The new Comprehensive Plan will be a long-term range plan with a shared vision for the Tribe’s future, goals, policies, and a future land use map. The Plan will guide how we improve our quality of life, how we grow, how we invest in tribal facilities and infrastructure, and how we take care of our people and our homelands for future generations. It will include an implementation framework with actionable implementation steps that are both long-term and short term.
A comprehensive plan will help the Sisseton Wahpeton Oyate make long-term decisions about our land, water, housing, transportation, infrastructure, and community well-being. It will reflect our values, aspirations, sovereignty, and our responsibilities as Dakota people and citizens of seven districts and a united tribal nation.

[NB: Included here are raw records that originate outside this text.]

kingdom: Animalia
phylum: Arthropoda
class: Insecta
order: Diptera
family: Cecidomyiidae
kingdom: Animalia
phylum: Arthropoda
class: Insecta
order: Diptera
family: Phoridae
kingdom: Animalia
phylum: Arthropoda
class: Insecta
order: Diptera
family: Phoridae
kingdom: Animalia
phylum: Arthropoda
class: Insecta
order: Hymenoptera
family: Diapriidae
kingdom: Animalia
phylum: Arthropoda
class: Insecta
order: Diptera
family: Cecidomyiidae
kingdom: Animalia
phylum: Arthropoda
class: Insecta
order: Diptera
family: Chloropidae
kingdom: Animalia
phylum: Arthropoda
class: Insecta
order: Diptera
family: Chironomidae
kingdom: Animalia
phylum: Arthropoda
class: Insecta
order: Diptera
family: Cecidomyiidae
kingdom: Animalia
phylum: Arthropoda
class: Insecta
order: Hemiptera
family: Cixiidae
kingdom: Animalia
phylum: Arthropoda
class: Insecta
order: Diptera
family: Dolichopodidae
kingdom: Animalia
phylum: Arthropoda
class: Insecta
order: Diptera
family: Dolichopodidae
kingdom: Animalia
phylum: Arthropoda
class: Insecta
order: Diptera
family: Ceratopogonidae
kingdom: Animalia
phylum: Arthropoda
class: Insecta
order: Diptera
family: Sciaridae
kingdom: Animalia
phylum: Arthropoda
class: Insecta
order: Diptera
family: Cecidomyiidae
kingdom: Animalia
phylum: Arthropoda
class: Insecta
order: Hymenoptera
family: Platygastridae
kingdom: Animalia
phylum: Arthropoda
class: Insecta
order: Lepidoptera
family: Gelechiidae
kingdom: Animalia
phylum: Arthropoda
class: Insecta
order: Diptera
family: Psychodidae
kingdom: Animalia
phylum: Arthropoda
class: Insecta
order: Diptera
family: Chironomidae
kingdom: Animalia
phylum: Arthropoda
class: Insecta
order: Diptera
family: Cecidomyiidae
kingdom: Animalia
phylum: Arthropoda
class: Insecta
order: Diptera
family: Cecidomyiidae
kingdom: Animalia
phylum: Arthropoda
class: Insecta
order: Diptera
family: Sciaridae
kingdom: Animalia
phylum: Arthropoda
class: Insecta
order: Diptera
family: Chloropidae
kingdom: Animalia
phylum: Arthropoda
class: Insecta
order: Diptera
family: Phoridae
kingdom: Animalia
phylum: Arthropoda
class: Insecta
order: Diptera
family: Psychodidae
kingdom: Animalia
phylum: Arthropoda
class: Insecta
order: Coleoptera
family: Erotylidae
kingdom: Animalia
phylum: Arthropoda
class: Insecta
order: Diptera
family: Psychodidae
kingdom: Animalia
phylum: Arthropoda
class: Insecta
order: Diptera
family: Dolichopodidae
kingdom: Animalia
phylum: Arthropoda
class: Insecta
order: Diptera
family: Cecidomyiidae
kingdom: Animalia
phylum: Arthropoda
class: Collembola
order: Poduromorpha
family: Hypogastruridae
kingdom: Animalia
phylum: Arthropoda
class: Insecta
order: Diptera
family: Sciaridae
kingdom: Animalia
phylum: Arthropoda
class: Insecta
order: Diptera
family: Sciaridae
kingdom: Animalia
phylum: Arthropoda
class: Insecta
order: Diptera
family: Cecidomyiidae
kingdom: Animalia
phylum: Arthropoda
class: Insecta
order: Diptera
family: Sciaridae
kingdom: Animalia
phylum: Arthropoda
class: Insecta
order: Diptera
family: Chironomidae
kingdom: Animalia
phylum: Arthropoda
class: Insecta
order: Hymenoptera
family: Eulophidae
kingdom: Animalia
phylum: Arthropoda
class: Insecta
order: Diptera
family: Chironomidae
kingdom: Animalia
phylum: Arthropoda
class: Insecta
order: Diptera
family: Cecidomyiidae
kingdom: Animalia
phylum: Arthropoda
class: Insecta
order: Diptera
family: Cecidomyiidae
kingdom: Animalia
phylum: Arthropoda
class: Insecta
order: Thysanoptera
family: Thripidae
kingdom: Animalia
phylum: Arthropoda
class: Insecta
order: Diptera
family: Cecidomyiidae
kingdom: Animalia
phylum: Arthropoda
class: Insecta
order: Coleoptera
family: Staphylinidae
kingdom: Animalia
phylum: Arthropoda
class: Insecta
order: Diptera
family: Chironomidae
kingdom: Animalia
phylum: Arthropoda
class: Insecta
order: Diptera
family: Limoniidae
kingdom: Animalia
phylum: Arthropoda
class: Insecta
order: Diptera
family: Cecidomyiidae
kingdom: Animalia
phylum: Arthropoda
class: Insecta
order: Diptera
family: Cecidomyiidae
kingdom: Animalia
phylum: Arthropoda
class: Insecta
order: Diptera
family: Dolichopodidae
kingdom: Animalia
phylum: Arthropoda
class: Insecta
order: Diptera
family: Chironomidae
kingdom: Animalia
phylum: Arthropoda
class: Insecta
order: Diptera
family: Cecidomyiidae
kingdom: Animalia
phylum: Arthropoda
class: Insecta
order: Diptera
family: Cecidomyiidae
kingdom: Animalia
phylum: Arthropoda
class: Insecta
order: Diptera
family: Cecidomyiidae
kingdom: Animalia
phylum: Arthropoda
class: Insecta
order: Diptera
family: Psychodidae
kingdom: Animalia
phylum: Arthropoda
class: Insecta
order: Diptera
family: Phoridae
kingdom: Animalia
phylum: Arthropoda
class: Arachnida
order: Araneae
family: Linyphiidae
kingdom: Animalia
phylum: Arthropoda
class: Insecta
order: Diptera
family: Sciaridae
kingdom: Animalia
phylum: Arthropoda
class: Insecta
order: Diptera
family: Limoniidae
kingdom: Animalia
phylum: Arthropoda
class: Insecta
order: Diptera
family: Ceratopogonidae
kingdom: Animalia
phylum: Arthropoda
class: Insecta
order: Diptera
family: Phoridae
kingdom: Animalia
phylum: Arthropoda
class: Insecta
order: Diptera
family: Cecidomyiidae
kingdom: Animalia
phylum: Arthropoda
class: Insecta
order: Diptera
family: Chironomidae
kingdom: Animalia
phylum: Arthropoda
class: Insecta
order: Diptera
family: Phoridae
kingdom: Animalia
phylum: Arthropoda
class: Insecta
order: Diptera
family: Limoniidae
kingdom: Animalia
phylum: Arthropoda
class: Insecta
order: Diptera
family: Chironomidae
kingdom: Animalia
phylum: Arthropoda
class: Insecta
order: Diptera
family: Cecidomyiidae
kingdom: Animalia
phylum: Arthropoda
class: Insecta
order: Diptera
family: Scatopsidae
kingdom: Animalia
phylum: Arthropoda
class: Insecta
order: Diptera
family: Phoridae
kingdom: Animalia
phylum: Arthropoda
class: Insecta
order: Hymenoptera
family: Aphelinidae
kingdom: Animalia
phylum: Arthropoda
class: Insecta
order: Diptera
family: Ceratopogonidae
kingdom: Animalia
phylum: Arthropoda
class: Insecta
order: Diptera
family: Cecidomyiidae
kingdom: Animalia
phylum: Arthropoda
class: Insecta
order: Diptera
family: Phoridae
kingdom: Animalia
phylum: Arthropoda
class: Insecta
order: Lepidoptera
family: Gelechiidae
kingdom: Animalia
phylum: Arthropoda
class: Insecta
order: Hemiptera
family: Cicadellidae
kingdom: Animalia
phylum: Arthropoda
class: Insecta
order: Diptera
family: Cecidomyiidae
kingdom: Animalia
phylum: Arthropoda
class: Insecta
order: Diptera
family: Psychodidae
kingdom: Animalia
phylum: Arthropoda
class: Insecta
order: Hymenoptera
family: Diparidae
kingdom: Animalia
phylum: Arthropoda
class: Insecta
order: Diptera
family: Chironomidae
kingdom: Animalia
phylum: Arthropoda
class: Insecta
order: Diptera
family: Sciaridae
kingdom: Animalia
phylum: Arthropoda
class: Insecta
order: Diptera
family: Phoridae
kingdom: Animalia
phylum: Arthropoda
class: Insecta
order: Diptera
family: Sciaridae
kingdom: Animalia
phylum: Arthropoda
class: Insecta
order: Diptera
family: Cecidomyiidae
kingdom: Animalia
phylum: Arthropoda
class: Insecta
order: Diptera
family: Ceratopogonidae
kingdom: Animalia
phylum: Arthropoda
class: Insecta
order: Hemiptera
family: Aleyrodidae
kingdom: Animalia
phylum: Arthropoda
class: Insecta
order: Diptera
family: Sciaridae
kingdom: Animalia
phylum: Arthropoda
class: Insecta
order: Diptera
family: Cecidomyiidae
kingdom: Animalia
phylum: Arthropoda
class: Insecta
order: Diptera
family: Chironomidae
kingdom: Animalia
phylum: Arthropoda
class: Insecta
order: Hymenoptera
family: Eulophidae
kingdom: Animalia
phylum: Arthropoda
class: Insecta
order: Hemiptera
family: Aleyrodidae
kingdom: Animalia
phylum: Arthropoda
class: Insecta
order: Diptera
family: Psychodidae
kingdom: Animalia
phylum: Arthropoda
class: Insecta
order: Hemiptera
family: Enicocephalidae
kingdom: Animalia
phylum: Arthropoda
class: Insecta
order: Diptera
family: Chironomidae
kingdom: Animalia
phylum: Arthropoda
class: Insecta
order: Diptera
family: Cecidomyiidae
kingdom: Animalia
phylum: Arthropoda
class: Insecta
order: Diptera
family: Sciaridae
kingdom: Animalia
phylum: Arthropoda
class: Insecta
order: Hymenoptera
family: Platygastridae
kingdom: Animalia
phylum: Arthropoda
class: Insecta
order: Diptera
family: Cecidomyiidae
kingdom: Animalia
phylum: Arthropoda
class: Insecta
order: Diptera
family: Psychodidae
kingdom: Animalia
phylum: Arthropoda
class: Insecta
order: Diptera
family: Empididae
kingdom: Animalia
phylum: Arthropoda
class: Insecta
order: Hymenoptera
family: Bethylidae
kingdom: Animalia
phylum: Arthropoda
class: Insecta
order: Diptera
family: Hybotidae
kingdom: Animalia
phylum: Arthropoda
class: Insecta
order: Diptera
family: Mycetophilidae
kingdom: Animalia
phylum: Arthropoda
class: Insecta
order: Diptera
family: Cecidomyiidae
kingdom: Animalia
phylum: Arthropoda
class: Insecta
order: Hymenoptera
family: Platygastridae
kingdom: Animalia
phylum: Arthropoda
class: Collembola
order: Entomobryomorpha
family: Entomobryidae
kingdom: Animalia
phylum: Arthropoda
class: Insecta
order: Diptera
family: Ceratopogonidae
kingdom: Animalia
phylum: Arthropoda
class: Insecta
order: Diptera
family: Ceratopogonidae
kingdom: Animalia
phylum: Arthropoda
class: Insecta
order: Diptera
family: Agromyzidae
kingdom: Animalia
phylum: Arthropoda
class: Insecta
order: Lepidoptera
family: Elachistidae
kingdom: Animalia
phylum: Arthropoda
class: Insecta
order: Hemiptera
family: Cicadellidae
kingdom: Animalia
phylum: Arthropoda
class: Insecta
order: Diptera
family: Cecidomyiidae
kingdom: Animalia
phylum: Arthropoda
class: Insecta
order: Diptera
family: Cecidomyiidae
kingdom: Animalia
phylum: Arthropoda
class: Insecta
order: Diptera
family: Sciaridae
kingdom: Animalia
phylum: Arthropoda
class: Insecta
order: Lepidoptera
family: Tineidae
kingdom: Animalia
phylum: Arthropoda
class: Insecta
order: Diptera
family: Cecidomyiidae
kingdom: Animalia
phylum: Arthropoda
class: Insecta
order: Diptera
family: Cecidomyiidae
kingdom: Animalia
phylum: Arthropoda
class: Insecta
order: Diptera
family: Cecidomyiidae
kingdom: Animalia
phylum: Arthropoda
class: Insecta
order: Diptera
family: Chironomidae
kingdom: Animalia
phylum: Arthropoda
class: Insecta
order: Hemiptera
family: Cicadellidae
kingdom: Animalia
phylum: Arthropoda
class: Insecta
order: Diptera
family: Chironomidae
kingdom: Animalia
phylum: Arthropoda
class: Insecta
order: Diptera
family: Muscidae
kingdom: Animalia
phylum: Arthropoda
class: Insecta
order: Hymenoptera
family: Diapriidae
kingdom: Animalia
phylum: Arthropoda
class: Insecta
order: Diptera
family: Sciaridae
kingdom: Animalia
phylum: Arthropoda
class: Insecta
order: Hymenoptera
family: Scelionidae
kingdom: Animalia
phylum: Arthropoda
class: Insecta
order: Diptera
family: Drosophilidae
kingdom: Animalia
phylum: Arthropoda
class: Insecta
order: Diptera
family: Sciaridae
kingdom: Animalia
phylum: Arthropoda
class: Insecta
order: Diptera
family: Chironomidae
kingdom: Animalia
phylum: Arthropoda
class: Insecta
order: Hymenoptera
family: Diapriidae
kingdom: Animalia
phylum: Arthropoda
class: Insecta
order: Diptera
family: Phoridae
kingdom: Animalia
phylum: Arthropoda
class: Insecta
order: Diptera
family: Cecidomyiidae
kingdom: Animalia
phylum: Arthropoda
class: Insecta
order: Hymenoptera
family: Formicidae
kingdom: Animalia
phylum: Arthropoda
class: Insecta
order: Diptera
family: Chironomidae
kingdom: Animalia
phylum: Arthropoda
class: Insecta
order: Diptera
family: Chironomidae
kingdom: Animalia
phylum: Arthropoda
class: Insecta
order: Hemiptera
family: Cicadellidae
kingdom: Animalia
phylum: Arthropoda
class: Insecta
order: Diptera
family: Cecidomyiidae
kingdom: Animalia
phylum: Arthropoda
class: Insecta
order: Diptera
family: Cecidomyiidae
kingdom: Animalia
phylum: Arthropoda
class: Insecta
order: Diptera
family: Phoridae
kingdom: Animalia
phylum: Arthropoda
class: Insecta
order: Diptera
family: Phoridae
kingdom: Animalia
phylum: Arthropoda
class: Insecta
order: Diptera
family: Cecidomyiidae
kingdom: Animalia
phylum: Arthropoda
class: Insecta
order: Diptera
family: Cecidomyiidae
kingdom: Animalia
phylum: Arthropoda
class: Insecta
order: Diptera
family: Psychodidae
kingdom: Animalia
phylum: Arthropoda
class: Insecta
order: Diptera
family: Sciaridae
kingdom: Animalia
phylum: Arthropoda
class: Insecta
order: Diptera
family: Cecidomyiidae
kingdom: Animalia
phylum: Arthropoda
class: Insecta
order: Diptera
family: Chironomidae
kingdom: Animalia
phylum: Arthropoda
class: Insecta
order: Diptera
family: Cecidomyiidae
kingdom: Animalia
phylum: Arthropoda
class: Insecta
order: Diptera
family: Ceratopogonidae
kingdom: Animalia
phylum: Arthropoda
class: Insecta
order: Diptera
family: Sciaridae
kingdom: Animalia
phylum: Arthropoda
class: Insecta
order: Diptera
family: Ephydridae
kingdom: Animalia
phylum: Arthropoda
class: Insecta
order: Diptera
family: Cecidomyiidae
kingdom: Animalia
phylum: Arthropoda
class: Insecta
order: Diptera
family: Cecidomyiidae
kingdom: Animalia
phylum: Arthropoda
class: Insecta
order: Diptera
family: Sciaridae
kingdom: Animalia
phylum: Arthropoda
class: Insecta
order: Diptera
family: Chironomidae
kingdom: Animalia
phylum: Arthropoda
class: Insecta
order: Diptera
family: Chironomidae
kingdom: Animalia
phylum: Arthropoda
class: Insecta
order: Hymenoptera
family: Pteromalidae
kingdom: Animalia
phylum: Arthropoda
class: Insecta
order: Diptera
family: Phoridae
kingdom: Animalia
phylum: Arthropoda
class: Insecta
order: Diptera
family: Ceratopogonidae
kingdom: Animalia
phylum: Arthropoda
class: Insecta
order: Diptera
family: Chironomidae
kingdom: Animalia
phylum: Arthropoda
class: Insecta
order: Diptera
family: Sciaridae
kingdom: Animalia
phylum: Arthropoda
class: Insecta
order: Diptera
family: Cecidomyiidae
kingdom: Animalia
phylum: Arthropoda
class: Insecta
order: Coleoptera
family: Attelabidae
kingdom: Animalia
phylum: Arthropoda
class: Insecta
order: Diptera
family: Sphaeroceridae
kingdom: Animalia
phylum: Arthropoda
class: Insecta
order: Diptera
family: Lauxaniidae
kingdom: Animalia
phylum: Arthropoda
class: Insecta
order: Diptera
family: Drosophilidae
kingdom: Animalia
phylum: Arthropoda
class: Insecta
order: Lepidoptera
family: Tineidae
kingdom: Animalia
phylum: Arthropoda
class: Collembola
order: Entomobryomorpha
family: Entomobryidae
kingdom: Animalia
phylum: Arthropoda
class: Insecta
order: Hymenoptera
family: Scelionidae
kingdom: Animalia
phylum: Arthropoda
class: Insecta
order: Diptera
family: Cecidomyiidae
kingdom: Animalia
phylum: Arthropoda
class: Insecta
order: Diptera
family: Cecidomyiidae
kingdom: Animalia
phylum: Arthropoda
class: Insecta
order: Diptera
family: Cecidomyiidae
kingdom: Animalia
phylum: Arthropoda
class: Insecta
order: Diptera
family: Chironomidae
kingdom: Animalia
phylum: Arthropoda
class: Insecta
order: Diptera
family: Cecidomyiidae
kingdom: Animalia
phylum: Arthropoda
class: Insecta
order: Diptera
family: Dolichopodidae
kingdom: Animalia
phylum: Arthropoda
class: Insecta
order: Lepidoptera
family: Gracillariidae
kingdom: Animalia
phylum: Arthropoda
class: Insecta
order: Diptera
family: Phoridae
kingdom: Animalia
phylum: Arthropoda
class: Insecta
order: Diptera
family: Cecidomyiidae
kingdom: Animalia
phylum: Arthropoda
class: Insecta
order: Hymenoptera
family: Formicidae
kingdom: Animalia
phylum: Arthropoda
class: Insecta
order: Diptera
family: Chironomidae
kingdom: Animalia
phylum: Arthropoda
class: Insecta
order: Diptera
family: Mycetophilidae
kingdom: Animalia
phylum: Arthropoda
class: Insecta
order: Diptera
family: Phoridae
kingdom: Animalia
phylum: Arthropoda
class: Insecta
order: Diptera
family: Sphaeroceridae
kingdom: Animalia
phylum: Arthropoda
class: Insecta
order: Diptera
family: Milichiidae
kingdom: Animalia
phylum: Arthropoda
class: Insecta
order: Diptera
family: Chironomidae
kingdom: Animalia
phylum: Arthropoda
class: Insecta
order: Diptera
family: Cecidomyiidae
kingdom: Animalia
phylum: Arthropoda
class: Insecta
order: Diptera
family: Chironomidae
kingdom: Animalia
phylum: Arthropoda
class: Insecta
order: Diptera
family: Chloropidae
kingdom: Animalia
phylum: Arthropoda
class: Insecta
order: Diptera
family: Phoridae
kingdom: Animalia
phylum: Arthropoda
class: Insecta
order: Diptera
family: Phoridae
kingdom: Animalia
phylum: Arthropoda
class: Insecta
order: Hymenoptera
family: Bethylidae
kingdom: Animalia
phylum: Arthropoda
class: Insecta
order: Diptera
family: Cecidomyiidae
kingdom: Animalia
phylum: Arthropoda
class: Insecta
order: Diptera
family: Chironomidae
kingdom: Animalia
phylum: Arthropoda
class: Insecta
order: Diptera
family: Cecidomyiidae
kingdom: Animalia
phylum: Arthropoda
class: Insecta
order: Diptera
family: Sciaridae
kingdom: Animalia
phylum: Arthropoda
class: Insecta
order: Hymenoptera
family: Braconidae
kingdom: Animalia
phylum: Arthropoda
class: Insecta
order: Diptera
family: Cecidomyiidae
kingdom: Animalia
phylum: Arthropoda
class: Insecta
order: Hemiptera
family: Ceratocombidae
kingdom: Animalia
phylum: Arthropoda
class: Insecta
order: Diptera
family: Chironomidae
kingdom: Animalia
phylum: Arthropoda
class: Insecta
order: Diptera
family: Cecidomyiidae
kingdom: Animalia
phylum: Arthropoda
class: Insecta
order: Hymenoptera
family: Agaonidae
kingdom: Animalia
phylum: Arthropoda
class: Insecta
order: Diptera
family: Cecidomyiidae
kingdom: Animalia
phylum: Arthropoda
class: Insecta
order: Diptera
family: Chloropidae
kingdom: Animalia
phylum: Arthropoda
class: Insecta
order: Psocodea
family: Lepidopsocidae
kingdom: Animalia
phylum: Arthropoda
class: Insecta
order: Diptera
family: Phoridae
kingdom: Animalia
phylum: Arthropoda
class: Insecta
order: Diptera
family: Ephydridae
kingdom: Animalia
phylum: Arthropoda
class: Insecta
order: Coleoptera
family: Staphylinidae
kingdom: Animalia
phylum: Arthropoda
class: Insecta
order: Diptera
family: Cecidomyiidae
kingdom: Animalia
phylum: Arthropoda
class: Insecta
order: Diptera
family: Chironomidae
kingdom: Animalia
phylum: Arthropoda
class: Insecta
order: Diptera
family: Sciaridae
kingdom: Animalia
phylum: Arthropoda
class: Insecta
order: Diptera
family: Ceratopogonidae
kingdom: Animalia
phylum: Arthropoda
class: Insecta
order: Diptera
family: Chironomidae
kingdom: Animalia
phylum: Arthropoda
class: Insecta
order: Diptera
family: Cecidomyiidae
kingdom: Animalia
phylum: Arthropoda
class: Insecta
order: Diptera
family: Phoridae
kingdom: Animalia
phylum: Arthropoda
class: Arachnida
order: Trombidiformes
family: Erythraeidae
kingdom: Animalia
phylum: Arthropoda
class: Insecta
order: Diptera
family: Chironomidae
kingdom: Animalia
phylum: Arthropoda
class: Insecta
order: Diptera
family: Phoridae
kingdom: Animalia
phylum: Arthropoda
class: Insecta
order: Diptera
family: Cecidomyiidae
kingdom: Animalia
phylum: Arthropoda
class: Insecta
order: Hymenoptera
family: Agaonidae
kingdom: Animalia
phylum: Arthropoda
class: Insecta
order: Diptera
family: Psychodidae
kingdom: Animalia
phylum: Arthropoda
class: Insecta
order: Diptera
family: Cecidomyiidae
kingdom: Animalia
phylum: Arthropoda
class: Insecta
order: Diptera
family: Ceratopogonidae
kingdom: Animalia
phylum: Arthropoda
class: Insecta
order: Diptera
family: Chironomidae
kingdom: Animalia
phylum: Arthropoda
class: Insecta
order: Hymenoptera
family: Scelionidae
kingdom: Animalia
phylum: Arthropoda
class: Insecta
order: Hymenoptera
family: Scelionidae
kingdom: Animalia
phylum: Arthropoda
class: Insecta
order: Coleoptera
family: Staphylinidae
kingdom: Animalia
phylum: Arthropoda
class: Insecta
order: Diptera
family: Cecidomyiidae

Planning Provides a Vision for the Community Today – and What We want Our Community to Be in the Future
The Planning Office fosters reservation-wide strategic planning with tribal economic development, infrastructure systems development, and dedication of available resources for livability projects regarding community housing, roads, and tribal services.
Phone: 605-698-8215
Fax: 605-698-7054
Location: Tribal Administration Building – Quadrant A, 12554 BIA HWY 711, Agency Village, SD 57262
Planning and Economic Director - Matthew Thompson - 605-698-8218
The goal of planning is to maximize the health, safety, and economic well-being for all residents. This involves thinking about how we can move around our community, the businesses and attractions in our community, where we want to live, and opportunities for recreation. Most of all, planning helps create communities of lasting value. While architects often focus on a single building, a planner’s job is to work with residents and elected officials to guide the layout of an entire community or regions. Planners take a broad viewpoint and look at how the pieces of a community – buildings, roads, and parks – fit together like pieces of a puzzle. Planners then make recommendation on how the community should proceed. One of the greatest challenges for planners is to imagine what can and should happen to a community: how it should grow and change, and what is should offer residents 10, 15, or even 20 years into the future.
~ American Planning Association
The SWO Tribal Chairman has supervisory authority of the Planning Director. Planning has a governing body called the Reservation Planning Commission (RPC) which includes an elected member from each of the seven districts. The RPC Chairman is the Tribal Council ex-officio serving as Tribal Council Liaison.
Project concepts, feasibility studies, costs, business plans, grant applications and priorities are presented as recommendations to Tribal Council approval, funding allocations, and necessary authorities for implementation. The Tribal Executives administer tribal programs and the 10 member Tribal Council (7 Districts Council people and 3 Executives) legislate, budget, and represent the tribal membership.